Hundreds Line Up for Free Dental Clinic in Roanoke

    Reporter: David Tate

    Roanoke, VA - The annual Roanoke Mission of Mercy Project is underway at the Roanoke Civic Center.

    In the end, the two-day event will serve 1,000 low-income residents with much needed dental care.

    There were a few changes this year.

    The biggest change was giving out tickets to the event last week, which kept people from being turned away by the hundreds like last year.

    With a new system in place, things at the 2011 Missions of Mercy Project in Roanoke were running smoothly.

    "It's been great. Helping a lot of people and working hard," said Eric Smith.

    Smith is one of dozens of dentists from four different states volunteering time.

    This is his crews' third year.

    "As soon as we're finished with one we get the chair cleaned and we have another one coming in," he said.

    Also helping out are 60 students from VCU.

    Cassidy Turner is the one in charge of the students for Missions of Mercy.

    This is her fourth trip to Roanoke, and says each time gets better than the last.

    "People don't always have the opportunity or the finances to afford dental care.
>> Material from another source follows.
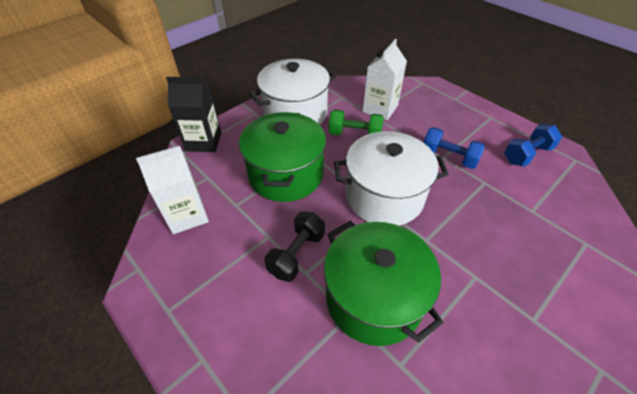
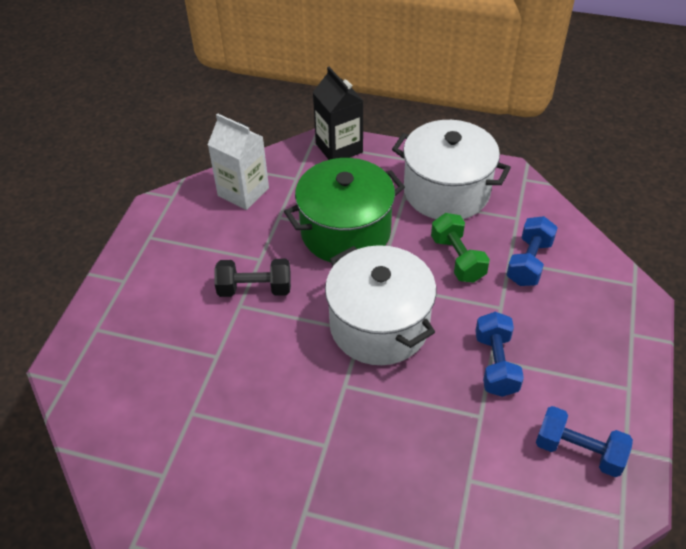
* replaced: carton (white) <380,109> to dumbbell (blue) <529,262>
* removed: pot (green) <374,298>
So this is our way of bringing care to the undeserved population," said Turner. "It's an all volunteer effort."

    It's an effort that especially helps people like Kevin Nichols.

    He hit a rough patch in life and needed some dentures to help him land a job.

    "This is giving me a lot more confidence and coming to start interviewing for jobs and stuff to make me feel a lot better doing that," said Nichols.

    And he isn't alone.

    900 tickets were given out in all.

    A hundred more people were invited through special programs focused on those in the most need.

    "They don't have insurance. They don't have the money to come out and pay the high cost of dentist bills these days," Nichols said. "This gives you an opportunity to have your teeth pulled, have teeth cleaned, have x-rays and even get dentures. It's great for everybody in the community."

    It doesn't cost taxpayers anything.

    The clinic continues Saturday, but remember, if you don't have a ticket, you cannot get the service.